● **DIRECTIVES**
**1.** Reproduce the USB DAC write-up beginning at "Therein lies a" and stopping after "some pixie dust.", switching "circuits" to "converters".
**2.** Name every digital audio signal format or interface mentioned in the USB DAC write-up.

You may have came across my USB Convertor. That was meant as a temporary solution while I crack my head over a proper USB DAC. The USB Convertor outputs SPDIF (your vanilla digital output) which you could then feed your DAC. Now if you are looking for a dual usage DAC (meaning for both computer and CD/DVD player type), then this will be a good, albeit compromised, option.
However, if sonic quality is your utmost concern, then there is simply no business converting from USB to SPDIF then to DAC format again.
Therein lies a problem. Almost all the USB receiver chips in the market I know only outputs I2S and not the EIAJ format required by Monica’s TDA1545 chip. Boy, this isn’t fun.
I built a few circuits to convert I2S to EIAJ but wasn’t successful. More studies later… then I realized I need to climb up the highest mountain in this region, consult the guru there and sprinkle some pixie dust.
Nah, the guru wasn’t much help. In the end, after lots of diligent nights (and wee early morning hours) of pouring over datasheets and building prototypes, I finally got it done.
USB – I2S – EIAJ – Monica!!!
Let me be anal here and declare this as the first USB DAC using an EIAJ based DAC chip!

● **LISTED ENTRIES**
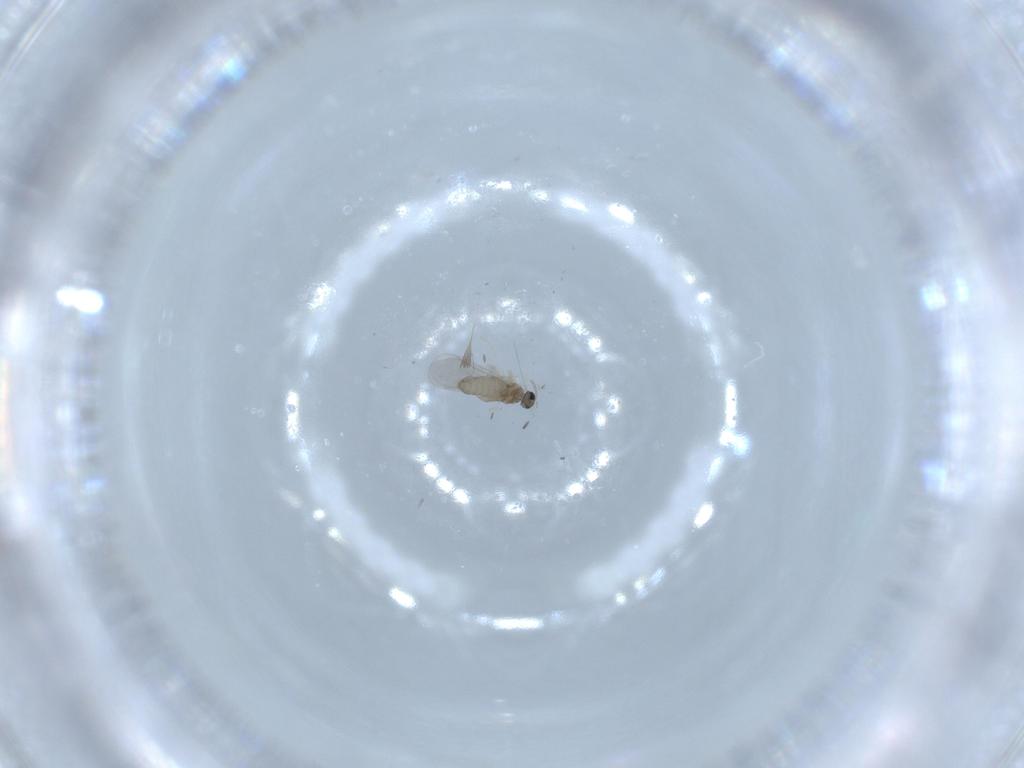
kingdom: Animalia
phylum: Arthropoda
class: Insecta
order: Diptera
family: Cecidomyiidae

● **EXPECTED ANSWERS**
**1.**
Therein lies a problem. Almost all the USB receiver chips in the market I know only outputs I2S and not the EIAJ format required by Monica’s TDA1545 chip. Boy, this isn’t fun.
I built a few converters to convert I2S to EIAJ but wasn’t successful. More studies later… then I realized I need to climb up the highest mountain in this region, consult the guru there and sprinkle some pixie dust.

**2.** USB, SPDIF, I2S, EIAJ